On 6/10/21 12:19 PM, Dana Whitlow wrote:
> Hi Mike,
>
> I'm well familiar with the phase noise plots for the SG38x series. But
> this only tells
> me the "sideband phase noise" at offsets of >= 10Hz. What I'm more
> interested in
> is what I'll term "baseband phase noise", which is some measure of the noise
> coming out of a perfect phase detector measuring the phase difference
> between
> the "unknown" signal and a perfectly quiet reference signal at the same
> average
> frequency. I'm most interested in the rms baseband phase noise over the
> band
> of roughly 0.2 Hz to 10 Hz. This could perhaps be best expressed in the
> form of
> PSD from DC to some upper limit > 10 Hz.
The minimum offset a manufacturer shows for their oscillator is a good
clue about what performance they expect it to have. If the data isn't
specified below 100 Hz, it's probably because it doesn't look very good
down there.
The lowest offset you typically see in a phase noise plot is 1 Hz.*
Below that ADEV tends to be a more useful value, I suspect because over
>1 second intervals environmental and other slow(er)-changing factors
tend to dominate over the oscillator's inherent noise (remember, a 0.01
Hz offset is equivalent to tau=100 seconds in an ADEV plot).

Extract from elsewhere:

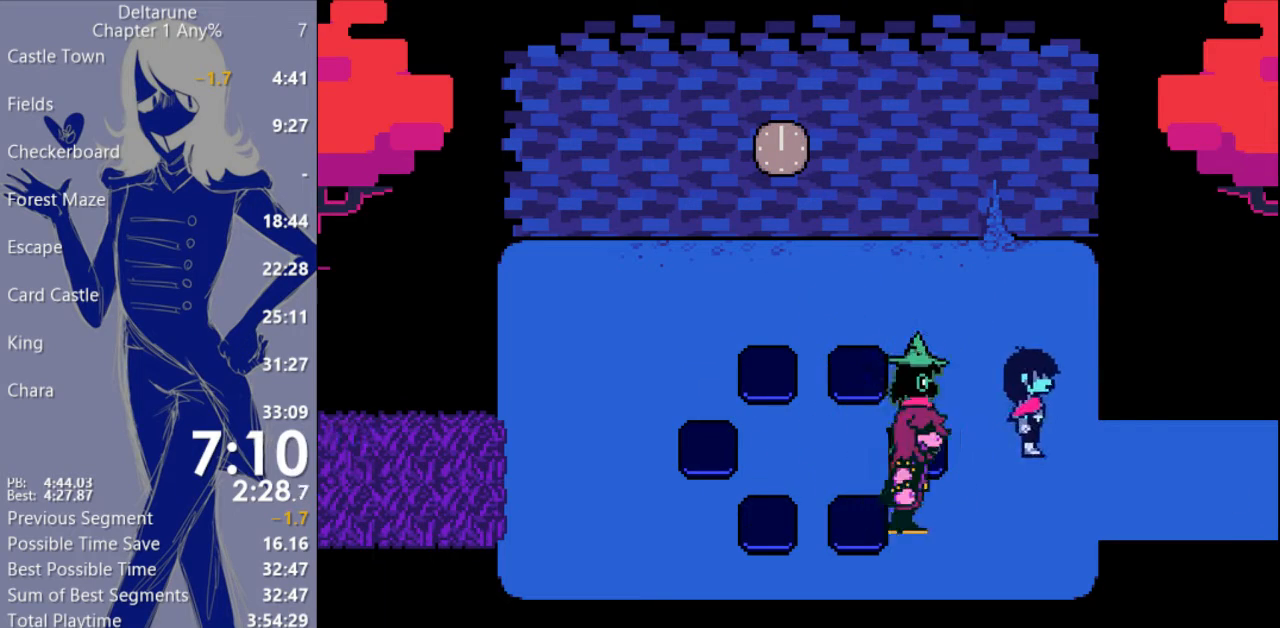
{"keys": ["c", "right", "x"], "events": [[100, "down", "down"], [200, "down", "up"]]}
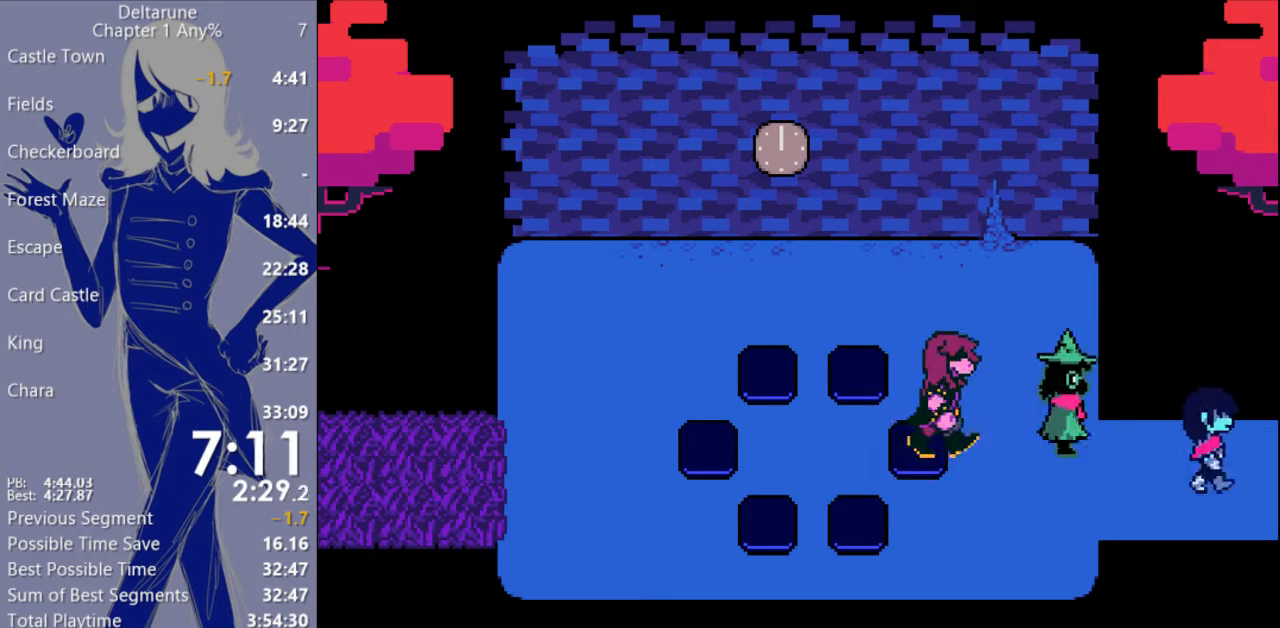
{"keys": ["c", "right", "x"], "events": []}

There's not a completely straight-forward conversion of ADEV to dBc/Hz
but you might take a look at the most excellent Stable32 software by
Bill Riley
(
https://ieee-uffc.org/frequency-control/frequency-control-software/stable32/)
which can render raw phase or frequency data as a phase noise plot as
well as various flavors of ADEV. I don't know how many people actually
use that rather than the ADEV plot, but it's there if desired.
[ Stable32 is the industry standard tool for calculating frequency
stability, and thanks to Bill's generosity it's now available for free
download at the link above. The plan is for the source code to be
available, too, but it requires a lot of work to clean up and remove
some proprietary libraries before that can happen. That work is
proceeding, but slowly. ]
73,
John
* John Miles's 5330/3120A TimePod and 53100A PhaseStation analyzers can
measure offsets down to 0.01 and 0.0001 Hz respectively, if you want.